(Figure understanding tasks)
···

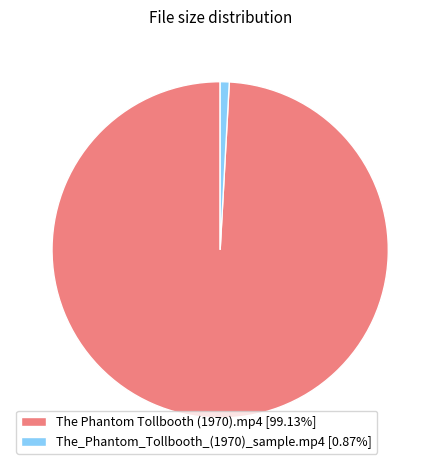

True or false: The_Phantom_Tollbooth_(1970)_sample.mp4 accounts for 1% of the total.

True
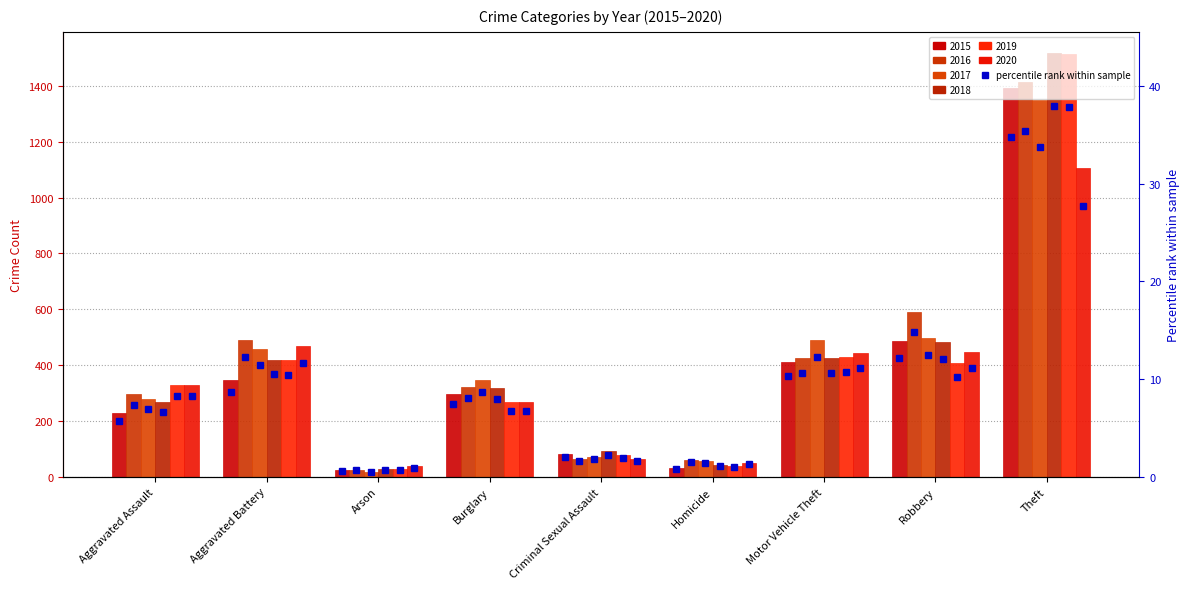

Rank the categories by value from lowest to highest.

Arson, Homicide, Criminal Sexual Assault, Aggravated Assault, Burglary, Aggravated Battery, Motor Vehicle Theft, Robbery, Theft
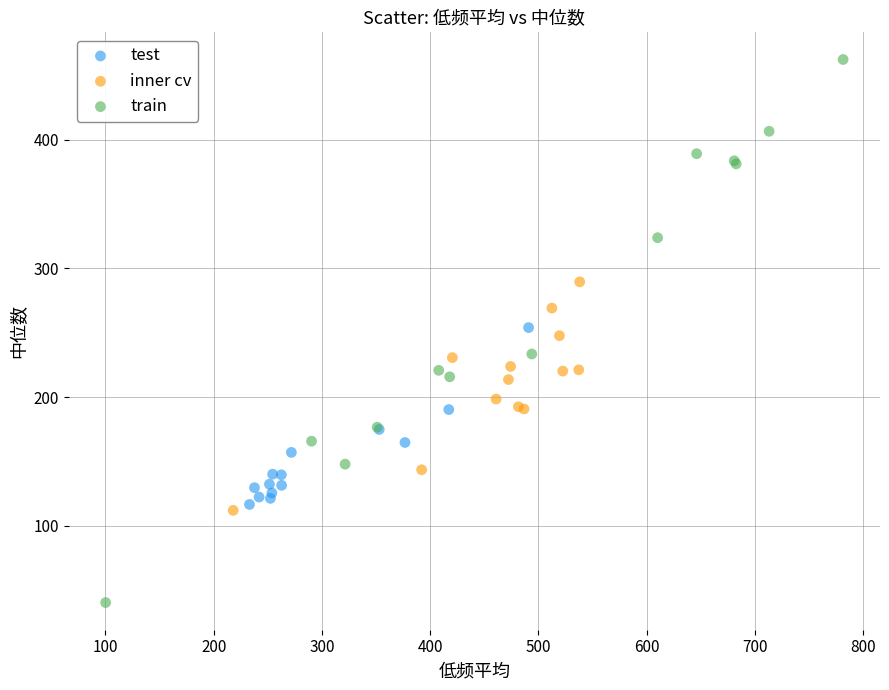

Which series contains the lowest Y value?

train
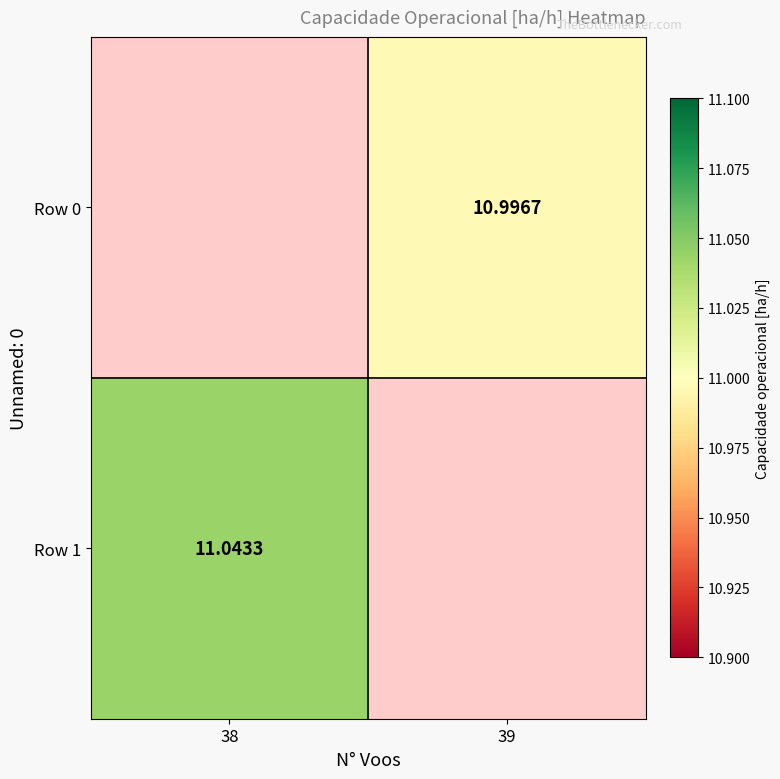

At 39, list the series in order from largest to smallest.

Row 0, Row 1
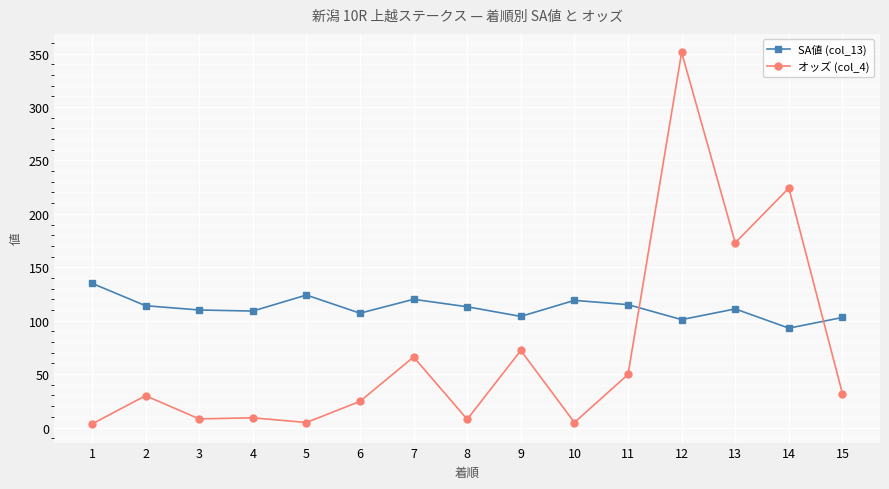

In SA値 (col_13), how many points are lower than both neighbors (excluding endpoints)?

5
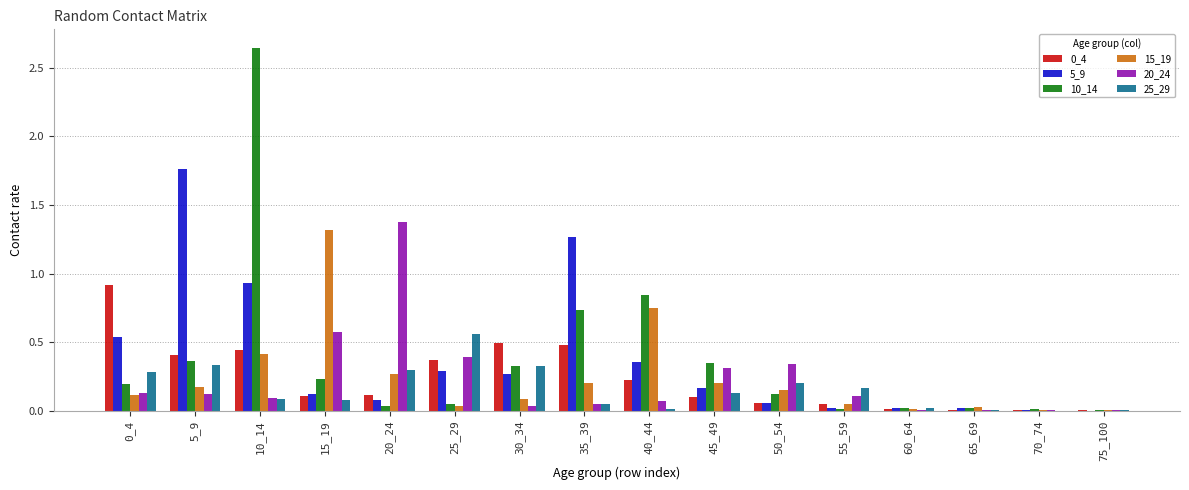

Which category has the highest value in the 15_19 series?

15_19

···

Change each "series" in the lines above to "group", keeping everything else the same. Write out the revised lines without the pictures.

True or false: The_Phantom_Tollbooth_(1970)_sample.mp4 accounts for 1% of the total.

True

Rank the categories by value from lowest to highest.

Arson, Homicide, Criminal Sexual Assault, Aggravated Assault, Burglary, Aggravated Battery, Motor Vehicle Theft, Robbery, Theft

Which group contains the lowest Y value?

train

At 39, list the group in order from largest to smallest.

Row 0, Row 1

In SA値 (col_13), how many points are lower than both neighbors (excluding endpoints)?

5

Which category has the highest value in the 15_19 group?

15_19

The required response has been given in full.